Outre les victimes directes, vous donnez la parole à toutes les victimes collatérales des attentats (famille d’un terroriste, soignants, mère d’une victime, policiers…). Estimez-vous que leur souffrance a été insuffisamment prise en compte ?

Je voulais dévoiler les angles morts des attentats pour donner une image globale de leur onde de choc. Car si iles victimes ont été en toute logique, au cœur du travail des journalistes, le traumatisme des policiers, des médecins, des proches des victimes a été moins relayé. Or ce sont ceux eux aussi des victimes du terrorisme, qui n’épargne personne. Je le sais d’autant mieux qu’après la tuerie de Charlie Hebdo, j’ai eu beaucoup de mal à comprendre que j’étais aussi une victime.

A-t-il été difficile de les convaincre ?

Oui, d’ailleurs j’ai essuyé des refus, car certaines personnes ne souhaitaient pas replonger dans le récit détaillé des événements et d’autres avaient peur des représailles des terroristes. Quelques personnes que j’avais sollicitées ont voulu aussi monnayer leur témoignage, ce que j’ai refusé. Les personnes qui ont accepté de me parler au final avaient besoin de cette catharsis salvatrice.

Vous êtes sous protection judiciaire permanente. Cela a-t-il beaucoup compliqué la tâche ?

Oui, car je n’ai pas la liberté de me déplacer à ma guise. J’ai rencontré certains témoins chez eux et une personne a assuré certaines visites que je ne pouvais pas faire à ma place. La rencontre avec la famille du terroriste Mostefaï a été particulièrement compliquée à réaliser car mes gardes du corps ne voulaient pas que j’y aille. J’ai dû finalement « fugué » pour aller à sa rencontre.

Comment avez-vous vécu cette rencontre avec la famille du terroriste ?

C’était intéressant pour moi qui suis la cible de terroriste, de rencontrer des proches de l’un d’eux. Il était important de les faire témoigner pour faire comprendre qu’ils sont eux aussi des victimes. Car ils sont passés de citoyens indignés par les attentats à des personnes désignées presque comme des coupables, alors qu’ils n’ont pas de responsabilité dans les événements survenus le 13 novembre.

Vous racontez de manière assez crue le déroulement des attentats. Était-ce important d’apporter ce degré de précisions pour aider vos lecteurs à réaliser l’impensable ?

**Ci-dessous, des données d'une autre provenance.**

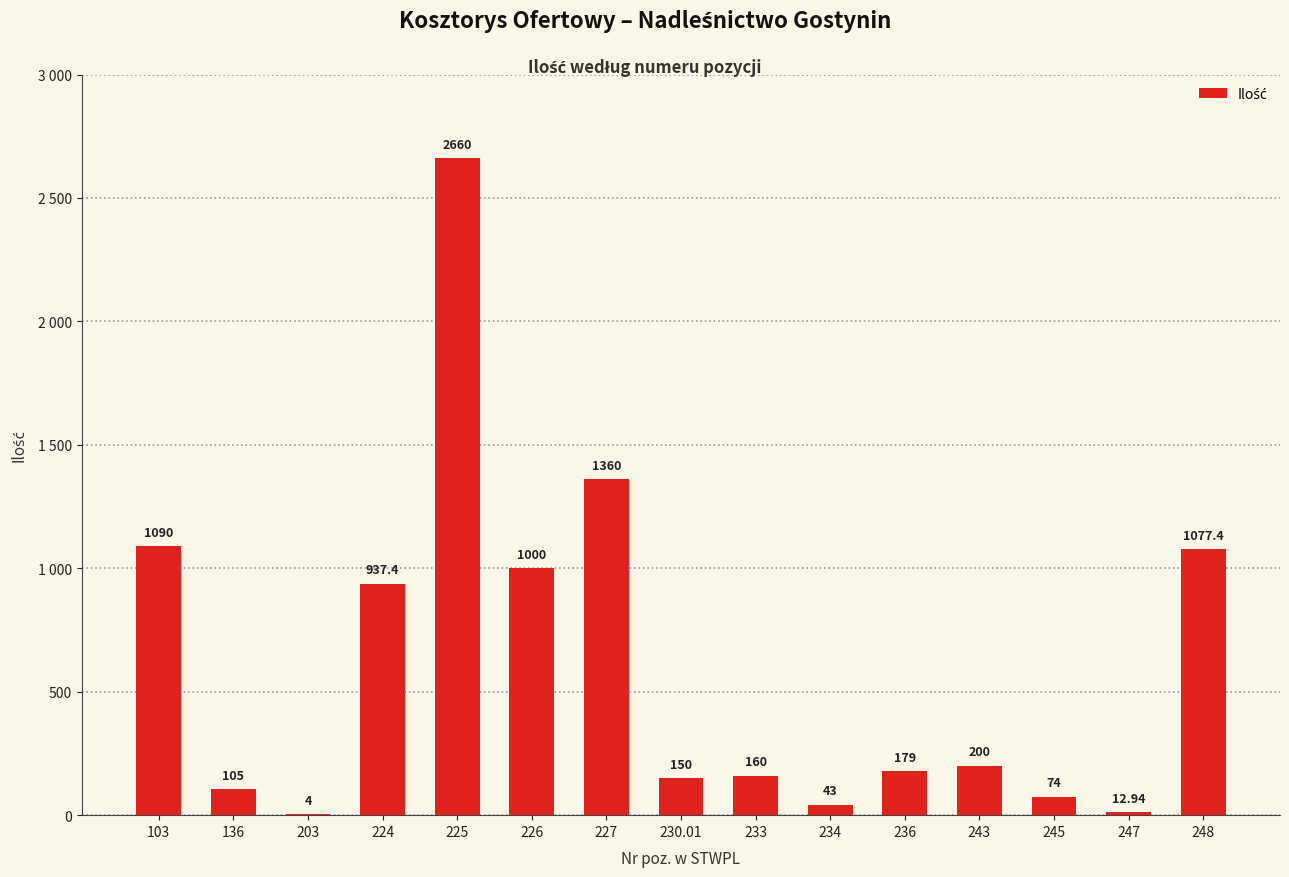

The chart shows a value of 1090.0 at 103. True or false?

True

Oui, c’était important de dire la vérité de cette violence. Ce degré de détails est indispensable pour faire comprendre l’état de sidération des survivants après de tels massacres. De même, il était important de décrire par le menu toutes les conséquences psychologiques des attentats sur les victimes. Un travail que n’ont pas pu faire les médias au moment des faits. L’écriture de ce livre m’a donné plus de temps. Il fallait consigner toute cette souffrance afin qu’elle ne tombe pas dans l’oubli.

La plupart des victimes que vous avez interrogées n’expriment pas de discours de haine vis-à-vis de leurs bourreaux. Comment l’expliquez-vous ?

Cela confirme ce que j’ai vécu après le 7 janvier. Je n’ai jamais su distinguer Saïd de Cherif Kouachi sur une photo, car le cataclysme provoqué par un attentat est tel, que l’individualité des assassins compte très peu. Par ailleurs, il y a comme un refoulement : les victimes sont tellement endolories qu’elles n’arrivent pas à éprouver de la haine.

Vos témoignages évoquent aussi l’étonnante force de vie qu’ont développée certains des blessés des attentats. Comment l’expliquez-vous ?

Certaines victimes sont capables plus vite que d’autres de faire acte de résilience et réalisent leur chance d’être encore là. La violence de l’attentat fait que leurs petits problèmes d’avant n’ont ensuite plus aucune importance. Mais cet appétit pour la vie n’est généralement pas monocorde, car on ne se remet jamais complètement d’un attentat.

* 13, Zineb El Rhazoui, Ring, 18 euros.